WHAT THE TASK REQUIRES » One number is all that is asked for: the number of lines below that hold the string "izafi".

EXTRACTED ENTRIES »
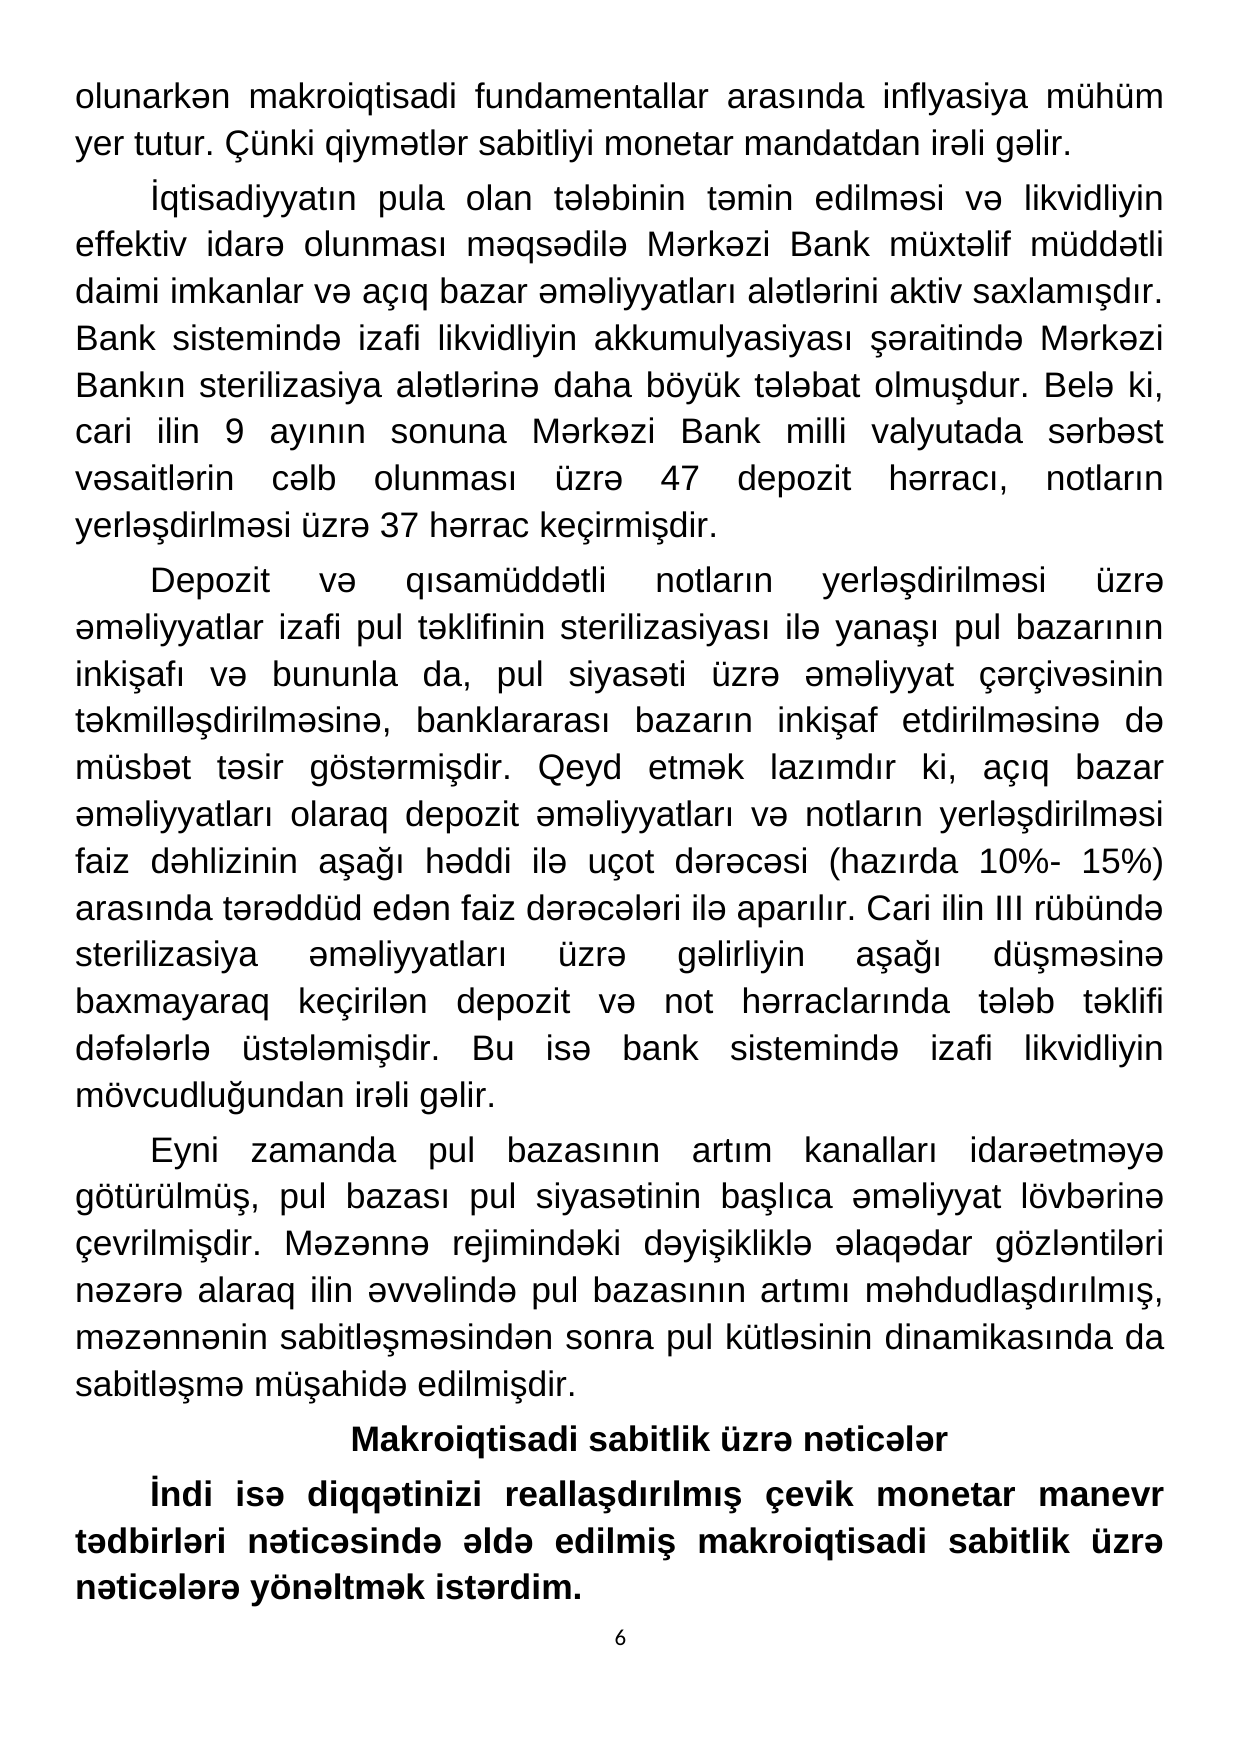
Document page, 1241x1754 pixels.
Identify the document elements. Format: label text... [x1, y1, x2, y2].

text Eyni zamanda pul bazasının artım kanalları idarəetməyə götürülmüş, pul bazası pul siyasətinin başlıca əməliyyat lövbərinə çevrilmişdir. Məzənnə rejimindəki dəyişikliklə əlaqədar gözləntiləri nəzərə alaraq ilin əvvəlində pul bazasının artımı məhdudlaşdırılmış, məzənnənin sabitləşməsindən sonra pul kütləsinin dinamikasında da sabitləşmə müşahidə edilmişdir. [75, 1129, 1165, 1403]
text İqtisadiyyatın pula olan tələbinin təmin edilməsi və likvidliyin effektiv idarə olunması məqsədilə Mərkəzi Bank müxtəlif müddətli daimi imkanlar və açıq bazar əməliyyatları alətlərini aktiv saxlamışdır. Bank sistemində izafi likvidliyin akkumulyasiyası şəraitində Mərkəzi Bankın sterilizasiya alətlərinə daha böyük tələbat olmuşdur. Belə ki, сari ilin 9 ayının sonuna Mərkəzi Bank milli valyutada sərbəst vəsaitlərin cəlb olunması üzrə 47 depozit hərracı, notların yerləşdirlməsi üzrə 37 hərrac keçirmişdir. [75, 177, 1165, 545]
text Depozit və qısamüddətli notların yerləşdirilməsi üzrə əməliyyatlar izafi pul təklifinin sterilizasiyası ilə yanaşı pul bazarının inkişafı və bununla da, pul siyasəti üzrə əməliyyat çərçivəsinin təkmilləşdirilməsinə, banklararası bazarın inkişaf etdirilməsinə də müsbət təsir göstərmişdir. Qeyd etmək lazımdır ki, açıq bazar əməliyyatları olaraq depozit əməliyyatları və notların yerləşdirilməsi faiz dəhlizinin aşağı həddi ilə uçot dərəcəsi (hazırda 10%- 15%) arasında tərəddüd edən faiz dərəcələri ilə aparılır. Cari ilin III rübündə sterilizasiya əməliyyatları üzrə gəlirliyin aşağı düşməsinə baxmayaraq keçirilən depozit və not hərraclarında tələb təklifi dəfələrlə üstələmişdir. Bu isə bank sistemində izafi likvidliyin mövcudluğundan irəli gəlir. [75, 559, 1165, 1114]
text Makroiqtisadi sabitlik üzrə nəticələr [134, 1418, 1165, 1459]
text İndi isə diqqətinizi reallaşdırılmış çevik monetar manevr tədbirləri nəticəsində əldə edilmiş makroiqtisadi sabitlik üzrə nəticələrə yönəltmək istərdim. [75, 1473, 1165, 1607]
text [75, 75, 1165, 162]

WRITTEN REPLY » 2